Kevin Spacey Says 'House of Cards' Isn't Too Different from Washington, D.C.
The typically unified Sunday morning shows splintered between segments on Obamacare, climate change, 2016, and the Olympics, giving actor Kevin Spacey the spotlight.
The typically unified Sunday morning shows splintered between segments on Obamacare, climate change, 2016 speculation, and the Sochi Olympics, giving actor Kevin Spacey the spotlight. On This Week, Spacey talked with George Stephanopoulos about "House of Cards," the second season of which Spacey was hawking.
The first topic was the Netflix drama's verisimilitude to the real life political machinations of Washington, D.C. Spacey enthusiastically explained that, given the dysfunction in government and the national obsession with the show, his work as the brooding, calculating Frank Underwood felt like "performance art."
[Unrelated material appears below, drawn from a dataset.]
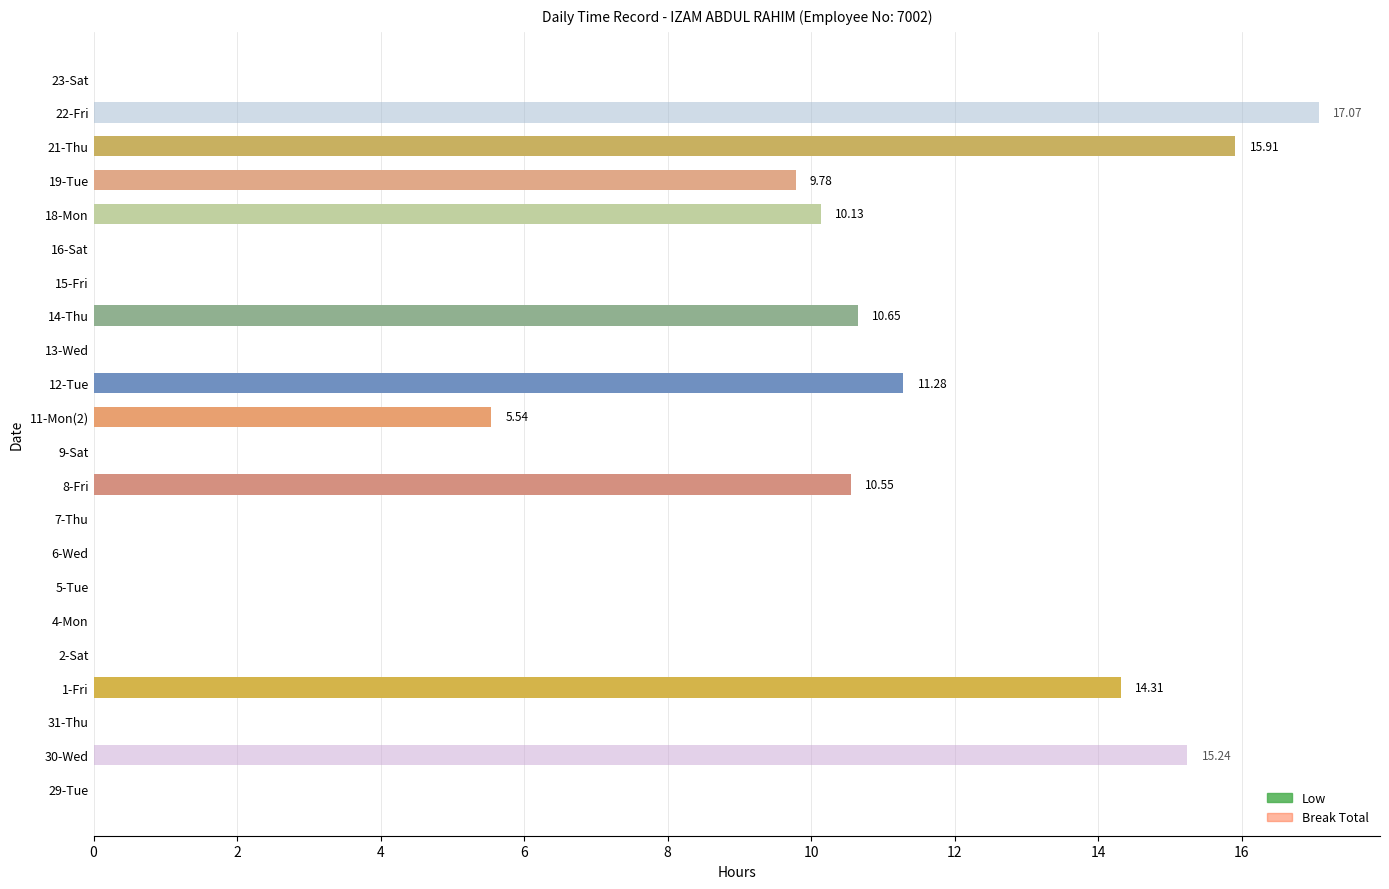

Which series changed the most between 4-Mon and 6-Wed?

Low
After a day of shooting the show, Spacey described coming home to watch the news and having the sense that "our story lines are not that crazy." On the unpopularity of Washington, he added:
"Well, I've heard from lots of people and some people feel 99 percent of the show is accurate and the one percent that isn't is that you could never get an education bill passed that fast."
To prepare for his role, Spacey actually shadowed Kevin McCarthy, the real-life House majority whip from California, to get perspective on how the leadership leans on other representatives to vote a certain way or to make a deal happen. The experience changed everything for Spacey.
To avoid spoilers, Stephanopoulos and Spacey delved more into the idea of the show itself, putting it somewhere in between a document of its era and a fantasy. Spacey nodded at the many who believe that "House of Cards" is the "antithesis" of "The West Wing," a similarly fantastical show, but one that traded in the idealism and cheerfulness of the late 1990s rather than the disillusion of today.
Speaking of Frank Underwood's leadership style and the perks of ruthlessness, Spacey declared that he felt his character was more in line with President Lyndon Johnson, whose legacy is being reexamined as his major policies turn 50 years old this year:
“Lyndon [B.] Johnson is a character that my character in ‘House of Cards’ admires. During his lifetime and certainly during his presidency he took an enormous amount of criticism, certainly for his policies in Vietnam. But we also have to look at the fact that he passed three civil rights bills in a very short presidency."
Coincidentally enough, the front page of Sunday's New York Times had led with a story on that exact topic.